El voto de los humildes como esperanza
Con la excepción de las elecciones para la presidencia de los Estados Unidos celebradas en 1992, donde votaron el 61,3% de los ciudadanos, desde 1976 no se alcanza el 60% de participación y en las últimas de 2000 votó el 54,7% de la población de 18 años y más. El origen de esta baja participación, como tuve ocasión de señalar en mi colaboración del pasado día 2, estuvo en la también baja inscripción de los ciudadanos en el registro electoral, puesto que de 202,6 millones de potenciales electores sólo se inscribieron 129,5 millones. Además de ello, sólo llegaron a votar 110,8 millones de electores, el 85,5% de los inscritos.
El hecho de que personas de diferentes grupos sociales se registren como electores en muy distinto grado (se inscriben, por ejemplo, el 71,8% de norteamericanos nativos blancos y el 57,2% de negros de origen hispano), unido a que además voten en distintas proporciones (en el ejemplo dado votaron el 86,3% y el 76,2% de los inscritos, respectivamente), lleva a concluir que quienes acaban votando resultan escasamente representativos del conjunto nacional de ciudadanos norteamericanos con derecho a voto, como puede apreciarse también con los datos que proporciona la Oficina de Censos de Estados Unidos.

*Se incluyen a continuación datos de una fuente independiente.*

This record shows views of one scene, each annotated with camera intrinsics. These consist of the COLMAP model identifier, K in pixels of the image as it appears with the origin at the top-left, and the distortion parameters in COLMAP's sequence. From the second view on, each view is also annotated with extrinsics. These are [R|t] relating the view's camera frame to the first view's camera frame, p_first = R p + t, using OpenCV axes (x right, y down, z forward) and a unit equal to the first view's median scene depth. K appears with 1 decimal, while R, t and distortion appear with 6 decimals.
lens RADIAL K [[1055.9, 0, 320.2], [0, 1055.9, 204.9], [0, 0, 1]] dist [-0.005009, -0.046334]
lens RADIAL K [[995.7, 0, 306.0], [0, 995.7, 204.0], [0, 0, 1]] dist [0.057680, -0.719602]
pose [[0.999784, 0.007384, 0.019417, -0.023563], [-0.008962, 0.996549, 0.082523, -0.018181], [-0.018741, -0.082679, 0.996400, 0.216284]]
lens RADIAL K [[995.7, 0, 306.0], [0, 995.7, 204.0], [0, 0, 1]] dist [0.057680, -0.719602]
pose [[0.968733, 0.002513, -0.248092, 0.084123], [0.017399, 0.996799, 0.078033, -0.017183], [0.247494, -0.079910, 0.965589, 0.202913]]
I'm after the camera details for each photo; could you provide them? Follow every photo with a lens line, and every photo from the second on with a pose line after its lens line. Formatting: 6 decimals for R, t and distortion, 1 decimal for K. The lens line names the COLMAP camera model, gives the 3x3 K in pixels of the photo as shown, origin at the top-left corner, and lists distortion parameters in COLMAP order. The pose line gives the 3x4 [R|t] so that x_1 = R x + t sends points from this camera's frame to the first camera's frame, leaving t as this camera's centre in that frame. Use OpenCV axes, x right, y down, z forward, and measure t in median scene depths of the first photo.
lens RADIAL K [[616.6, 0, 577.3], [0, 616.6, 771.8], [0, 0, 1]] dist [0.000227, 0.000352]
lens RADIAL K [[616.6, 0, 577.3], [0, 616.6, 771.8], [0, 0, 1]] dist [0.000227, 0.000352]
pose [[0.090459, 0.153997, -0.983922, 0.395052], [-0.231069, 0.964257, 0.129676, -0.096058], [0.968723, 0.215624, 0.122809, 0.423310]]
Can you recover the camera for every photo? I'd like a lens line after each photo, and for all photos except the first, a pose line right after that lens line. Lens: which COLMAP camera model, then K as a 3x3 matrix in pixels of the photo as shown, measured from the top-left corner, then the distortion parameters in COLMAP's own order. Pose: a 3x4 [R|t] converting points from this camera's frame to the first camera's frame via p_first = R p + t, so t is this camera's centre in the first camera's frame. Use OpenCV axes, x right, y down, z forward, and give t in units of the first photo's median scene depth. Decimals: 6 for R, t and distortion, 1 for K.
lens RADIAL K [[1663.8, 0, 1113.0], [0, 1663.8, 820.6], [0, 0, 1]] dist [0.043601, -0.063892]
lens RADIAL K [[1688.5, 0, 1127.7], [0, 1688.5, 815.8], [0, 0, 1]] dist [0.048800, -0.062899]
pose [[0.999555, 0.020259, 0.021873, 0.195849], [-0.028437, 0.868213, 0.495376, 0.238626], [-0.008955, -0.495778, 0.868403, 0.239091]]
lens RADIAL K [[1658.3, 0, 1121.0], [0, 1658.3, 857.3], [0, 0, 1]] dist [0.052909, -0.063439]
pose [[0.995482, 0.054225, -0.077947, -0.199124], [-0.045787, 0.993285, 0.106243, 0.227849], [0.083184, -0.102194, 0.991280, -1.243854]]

Así, por ejemplo, en las Elecciones de 2000 sólo votaron el 35,1% de los desempleados, mientras los más integrados trabajadores por cuenta propia votaron en el 60,9% de las ocasiones y los agradecidos trabajadores gubernamentales, que ese año sumaban según dicha oficina la nada despreciable cifra de 19,3 millones, votaron en un 72,4% de casos.
Algo parecido se observa en cualquier otra perspectiva bajo la que se aprecie la participación electoral. De este modo, según el nivel de estudios alcanzado, votaron el 75,5% de los titulados universitarios, algo más del 70% de quienes poseen un título de grado medio y cifras siempre decrecientes conforme disminuye el nivel de estudios, hasta una participación de sólo el 26,8% entre quienes no han conseguido alcanzar el 9º curso escolar.
Las mujeres participaron más que los hombres en las elecciones de 2000, el 56,2% frente al 53,1%, respectivamente, pero la edad de los ciudadanos fue mucho más determinante del ejercicio del derecho a sufragio. Así, los porcentajes de votantes decrecen conforme disminuye la edad, con la única salvedad de los mayores de 74 años por posibles problemas de salud, que aun así votaron en un 64,9% de casos. De este modo, el valor máximo de participación, un 69,9%, lo ofrecieron quienes contaban con 64 a 74 años, cifra que va disminuyendo hasta el 32,3% de quienes tenían una edad comprendida entre los 18 y los 24 años.
También la raza influye mucho en la participación, puesto que los blancos de origen no hispano votaron en el 60,4% de las ocasiones, los negros norteamericanos se situaron algo por debajo de la media nacional de participación, con un 54,1%, los hispanos votaron en un 27,5% de casos y sólo el 25,4% de los ciudadanos de origen asiático e islas del Pacífico acudieron a votar.
Pero la realidad es más radical de lo que muestran las anteriores cifras puesto que, al fin y al cabo, al haber contemplado el fenómeno de la participación bajo perspectivas unidimensionales, los valores medios facilitados ocultan lo que son comportamientos muy dispares.
Así, por ejemplo, con sólo tomar tres variables se puede apreciar que únicamente votaron en el año 2000 el 0,9% de las mujeres de 18 a 24 años con menos del 9º grado escolar, frente al 88% de las mujeres que tenían de 65 a 74 años con titulación superior, o cómo la participación según edad, sexo y raza varió desde el 13,8% de los hombres hispanos de 18 a 24 años hasta el 74,2% de hombres blancos de origen no hispano de 65 a 74 años que acudieron a votar.
De mantenerse en las próximas elecciones esta brutal desigualdad en la participación de diferentes grupos sociales se impedirá, por ejemplo, que las urnas manifiesten en la proporción que debieran el descontento de quienes han incrementado durante el mandato de Bush las cifras millonarias de pobres y de desempleados o de aquellos otros que, por ser jóvenes negros o de origen hispano, son llevados a la guerra de Irak. A diferencia de estos últimos, y siguiendo ahora el testimonio de Michael Moore, parece que sólo hay un joven movilizado entre los descendientes de congresistas y senadores que votaron a favor de esa guerra, según cuenta el propio director de cine en su película Farenheit 9/11 mientras intenta inútilmente entregarles impresos para que alisten a sus hijos.